The Pelican Bay hunger strike has ended, but the conversation about solitary confinement must continue. The California Department of Corrections and Rehabilitation (CDCR) must change its policies on solitary confinement for many persuasive reasons. Some may point to the vast number of studies that have found long-term solitary confinement to be psychologically harmful. A 2003 University of California, Santa Cruz, study, for example, found that months or years of isolation causes inmates to suffer from chronic apathy, lethargy, depression, despair, and irrational anger.

Some may rely on Aristotle’s argument that, by depriving a person of personal interaction, we rob him of the chance to rehabilitate himself into a virtuous citizen.

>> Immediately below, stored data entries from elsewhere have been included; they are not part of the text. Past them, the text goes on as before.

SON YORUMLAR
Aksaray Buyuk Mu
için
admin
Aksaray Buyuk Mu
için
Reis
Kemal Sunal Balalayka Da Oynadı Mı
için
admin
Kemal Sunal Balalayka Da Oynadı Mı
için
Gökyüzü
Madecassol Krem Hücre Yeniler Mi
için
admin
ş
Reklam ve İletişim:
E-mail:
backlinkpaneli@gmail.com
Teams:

Some will recall Alexis de Tocqueville’s 1826 finding that “absolute solitude, if nothing interrupts it, is beyond the strength of man; it destroys the criminal without intermission and without pity; it does not reform, it kills.”

Others may cite the 1890 Supreme Court opinion stating that prisoners subjected to solitary confinement became violently insane and committed suicide. Still others may be persuaded by the myriad accounts of former prisoners of war and hostages who describe losing their minds when subjected to solitary confinement. And others may quote the California prison psychiatrist who concluded, “It’s a standard psychiatric concept, if you put people in isolation, they will go insane.” In 2006, security housing units (SHUs) constituted 5 percent of California’s prison population but accounted for about half of inmate suicides. In 2005, SHUs accounted for almost 70 percent of suicides.

And some will no doubt be moved by the notion that solitary confinement violates basic notions of human decency, the Constitution, and international human rights.

But we should all be concerned with California’s use of the SHU because the SHU undermines public safety. Inmates who spend lengths of time in solitary confinement are more likely to commit crimes in the future. People who have been cut off from human contact are ill-equipped to be productive members of our society, and the vast majority of inmates in solitary confinement will be released someday. In 2006, fully 95 percent of the inmates in solitary confinement at Pelican Bay were scheduled for release. So, if psychological, philosophical, legal, and humanitarian concerns provide insufficient rationale, we should call on the CDCR to make changes if only in the interest of self-preservation.